— PROBLEM TO SOLVE —
Rewrite every one of the records below as a numbered list, one line per item, and leave out any blank lines.

— SUPPLIED MATERIAL —
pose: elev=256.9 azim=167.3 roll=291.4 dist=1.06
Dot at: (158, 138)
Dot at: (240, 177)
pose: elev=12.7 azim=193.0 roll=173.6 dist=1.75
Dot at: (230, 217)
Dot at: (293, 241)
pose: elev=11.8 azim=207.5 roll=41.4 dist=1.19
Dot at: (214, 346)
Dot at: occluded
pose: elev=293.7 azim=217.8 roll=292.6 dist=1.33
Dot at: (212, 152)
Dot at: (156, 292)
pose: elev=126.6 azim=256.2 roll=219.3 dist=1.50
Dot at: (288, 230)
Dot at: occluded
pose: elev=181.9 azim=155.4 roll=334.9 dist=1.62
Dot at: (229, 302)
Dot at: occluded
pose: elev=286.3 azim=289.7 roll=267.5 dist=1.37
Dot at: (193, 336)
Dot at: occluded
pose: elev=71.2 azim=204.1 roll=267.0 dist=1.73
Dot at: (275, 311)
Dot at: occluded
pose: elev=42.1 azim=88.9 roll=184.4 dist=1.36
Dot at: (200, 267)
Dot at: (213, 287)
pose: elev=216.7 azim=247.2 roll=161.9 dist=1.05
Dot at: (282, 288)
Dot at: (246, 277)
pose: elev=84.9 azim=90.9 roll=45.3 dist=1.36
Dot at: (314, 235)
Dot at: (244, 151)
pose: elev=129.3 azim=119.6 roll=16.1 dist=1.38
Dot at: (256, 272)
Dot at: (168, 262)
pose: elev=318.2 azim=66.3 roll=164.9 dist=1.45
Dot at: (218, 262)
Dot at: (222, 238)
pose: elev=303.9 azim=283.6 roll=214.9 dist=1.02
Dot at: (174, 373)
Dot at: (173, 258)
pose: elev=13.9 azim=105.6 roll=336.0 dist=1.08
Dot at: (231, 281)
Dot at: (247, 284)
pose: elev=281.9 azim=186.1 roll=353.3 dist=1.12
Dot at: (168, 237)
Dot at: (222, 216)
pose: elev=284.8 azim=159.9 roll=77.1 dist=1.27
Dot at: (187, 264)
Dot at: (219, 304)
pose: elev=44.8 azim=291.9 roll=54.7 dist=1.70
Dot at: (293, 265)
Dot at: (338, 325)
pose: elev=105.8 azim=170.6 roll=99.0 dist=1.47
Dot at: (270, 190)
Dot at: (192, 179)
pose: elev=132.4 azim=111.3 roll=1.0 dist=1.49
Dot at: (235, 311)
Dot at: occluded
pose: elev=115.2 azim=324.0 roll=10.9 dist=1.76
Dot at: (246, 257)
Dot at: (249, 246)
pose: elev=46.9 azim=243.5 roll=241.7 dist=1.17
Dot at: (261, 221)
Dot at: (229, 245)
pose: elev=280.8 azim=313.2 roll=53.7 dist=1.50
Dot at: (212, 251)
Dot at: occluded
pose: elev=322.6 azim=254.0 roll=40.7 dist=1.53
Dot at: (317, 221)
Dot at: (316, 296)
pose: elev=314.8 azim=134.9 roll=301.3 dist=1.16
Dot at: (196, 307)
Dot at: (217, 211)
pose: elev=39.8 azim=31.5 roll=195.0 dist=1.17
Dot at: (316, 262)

— FINISHED EXERCISE —
1. pose: elev=256.9 azim=167.3 roll=291.4 dist=1.06
2. Dot at: (158, 138)
3. Dot at: (240, 177)
4. pose: elev=12.7 azim=193.0 roll=173.6 dist=1.75
5. Dot at: (230, 217)
6. Dot at: (293, 241)
7. pose: elev=11.8 azim=207.5 roll=41.4 dist=1.19
8. Dot at: (214, 346)
9. Dot at: occluded
10. pose: elev=293.7 azim=217.8 roll=292.6 dist=1.33
11. Dot at: (212, 152)
12. Dot at: (156, 292)
13. pose: elev=126.6 azim=256.2 roll=219.3 dist=1.50
14. Dot at: (288, 230)
15. Dot at: occluded
16. pose: elev=181.9 azim=155.4 roll=334.9 dist=1.62
17. Dot at: (229, 302)
18. Dot at: occluded
19. pose: elev=286.3 azim=289.7 roll=267.5 dist=1.37
20. Dot at: (193, 336)
21. Dot at: occluded
22. pose: elev=71.2 azim=204.1 roll=267.0 dist=1.73
23. Dot at: (275, 311)
24. Dot at: occluded
25. pose: elev=42.1 azim=88.9 roll=184.4 dist=1.36
26. Dot at: (200, 267)
27. Dot at: (213, 287)
28. pose: elev=216.7 azim=247.2 roll=161.9 dist=1.05
29. Dot at: (282, 288)
30. Dot at: (246, 277)
31. pose: elev=84.9 azim=90.9 roll=45.3 dist=1.36
32. Dot at: (314, 235)
33. Dot at: (244, 151)
34. pose: elev=129.3 azim=119.6 roll=16.1 dist=1.38
35. Dot at: (256, 272)
36. Dot at: (168, 262)
37. pose: elev=318.2 azim=66.3 roll=164.9 dist=1.45
38. Dot at: (218, 262)
39. Dot at: (222, 238)
40. pose: elev=303.9 azim=283.6 roll=214.9 dist=1.02
41. Dot at: (174, 373)
42. Dot at: (173, 258)
43. pose: elev=13.9 azim=105.6 roll=336.0 dist=1.08
44. Dot at: (231, 281)
45. Dot at: (247, 284)
46. pose: elev=281.9 azim=186.1 roll=353.3 dist=1.12
47. Dot at: (168, 237)
48. Dot at: (222, 216)
49. pose: elev=284.8 azim=159.9 roll=77.1 dist=1.27
50. Dot at: (187, 264)
51. Dot at: (219, 304)
52. pose: elev=44.8 azim=291.9 roll=54.7 dist=1.70
53. Dot at: (293, 265)
54. Dot at: (338, 325)
55. pose: elev=105.8 azim=170.6 roll=99.0 dist=1.47
56. Dot at: (270, 190)
57. Dot at: (192, 179)
58. pose: elev=132.4 azim=111.3 roll=1.0 dist=1.49
59. Dot at: (235, 311)
60. Dot at: occluded
61. pose: elev=115.2 azim=324.0 roll=10.9 dist=1.76
62. Dot at: (246, 257)
63. Dot at: (249, 246)
64. pose: elev=46.9 azim=243.5 roll=241.7 dist=1.17
65. Dot at: (261, 221)
66. Dot at: (229, 245)
67. pose: elev=280.8 azim=313.2 roll=53.7 dist=1.50
68. Dot at: (212, 251)
69. Dot at: occluded
70. pose: elev=322.6 azim=254.0 roll=40.7 dist=1.53
71. Dot at: (317, 221)
72. Dot at: (316, 296)
73. pose: elev=314.8 azim=134.9 roll=301.3 dist=1.16
74. Dot at: (196, 307)
75. Dot at: (217, 211)
76. pose: elev=39.8 azim=31.5 roll=195.0 dist=1.17
77. Dot at: (316, 262)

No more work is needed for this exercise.